Of all the lines in the entries below, give again exactly those starting at the line containing "CT including the" and ending at the line containing "on this slice (semi-automatic segmentation, software-assisted", both ends included, and no others.
---------- Provided information ----------
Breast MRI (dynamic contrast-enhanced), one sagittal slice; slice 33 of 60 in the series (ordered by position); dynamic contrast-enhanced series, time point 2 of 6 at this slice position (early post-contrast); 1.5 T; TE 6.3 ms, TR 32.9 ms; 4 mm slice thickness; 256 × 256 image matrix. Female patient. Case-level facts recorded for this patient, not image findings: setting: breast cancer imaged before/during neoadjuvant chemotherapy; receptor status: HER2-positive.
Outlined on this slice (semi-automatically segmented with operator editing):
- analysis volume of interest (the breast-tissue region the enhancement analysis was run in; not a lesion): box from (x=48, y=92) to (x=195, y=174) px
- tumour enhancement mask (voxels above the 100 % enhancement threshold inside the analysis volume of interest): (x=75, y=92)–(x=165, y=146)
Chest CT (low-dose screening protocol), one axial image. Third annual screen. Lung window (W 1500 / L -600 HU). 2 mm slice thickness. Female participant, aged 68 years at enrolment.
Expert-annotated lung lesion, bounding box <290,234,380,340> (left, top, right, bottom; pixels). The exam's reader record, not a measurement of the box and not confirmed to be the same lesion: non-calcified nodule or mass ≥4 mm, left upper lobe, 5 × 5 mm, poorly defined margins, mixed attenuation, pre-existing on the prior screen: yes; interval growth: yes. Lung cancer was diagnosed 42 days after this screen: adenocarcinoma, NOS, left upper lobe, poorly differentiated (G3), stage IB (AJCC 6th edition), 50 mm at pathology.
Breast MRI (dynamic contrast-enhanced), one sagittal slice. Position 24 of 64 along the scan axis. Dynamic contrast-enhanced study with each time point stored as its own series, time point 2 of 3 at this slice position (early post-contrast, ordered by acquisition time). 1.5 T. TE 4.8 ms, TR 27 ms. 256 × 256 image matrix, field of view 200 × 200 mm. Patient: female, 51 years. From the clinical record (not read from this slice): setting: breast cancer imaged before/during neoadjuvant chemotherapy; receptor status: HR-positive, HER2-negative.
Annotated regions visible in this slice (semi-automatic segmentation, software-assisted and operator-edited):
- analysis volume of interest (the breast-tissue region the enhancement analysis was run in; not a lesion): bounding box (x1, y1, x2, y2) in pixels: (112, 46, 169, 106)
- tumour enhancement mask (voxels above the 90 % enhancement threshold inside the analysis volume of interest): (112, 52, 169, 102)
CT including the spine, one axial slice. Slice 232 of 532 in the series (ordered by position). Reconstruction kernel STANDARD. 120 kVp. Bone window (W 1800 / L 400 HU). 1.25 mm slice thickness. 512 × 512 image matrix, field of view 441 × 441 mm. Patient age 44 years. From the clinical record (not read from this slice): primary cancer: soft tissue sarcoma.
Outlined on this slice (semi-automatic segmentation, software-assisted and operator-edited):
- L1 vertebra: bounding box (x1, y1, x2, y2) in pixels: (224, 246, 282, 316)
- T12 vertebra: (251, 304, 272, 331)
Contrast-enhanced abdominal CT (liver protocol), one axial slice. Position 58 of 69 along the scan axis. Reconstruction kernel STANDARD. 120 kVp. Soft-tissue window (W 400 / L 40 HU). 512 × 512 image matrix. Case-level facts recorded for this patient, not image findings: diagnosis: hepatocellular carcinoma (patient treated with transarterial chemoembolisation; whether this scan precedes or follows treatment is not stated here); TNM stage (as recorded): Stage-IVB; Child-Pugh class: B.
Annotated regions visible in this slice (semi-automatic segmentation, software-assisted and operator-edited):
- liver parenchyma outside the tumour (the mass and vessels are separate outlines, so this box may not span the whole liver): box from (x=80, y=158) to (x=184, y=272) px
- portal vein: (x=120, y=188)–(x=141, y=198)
----------
§ Finished exercise
CT including the spine, one axial slice. Slice 232 of 532 in the series (ordered by position). Reconstruction kernel STANDARD. 120 kVp. Bone window (W 1800 / L 400 HU). 1.25 mm slice thickness. 512 × 512 image matrix, field of view 441 × 441 mm. Patient age 44 years. From the clinical record (not read from this slice): primary cancer: soft tissue sarcoma.
Outlined on this slice (semi-automatic segmentation, software-assisted and operator-edited):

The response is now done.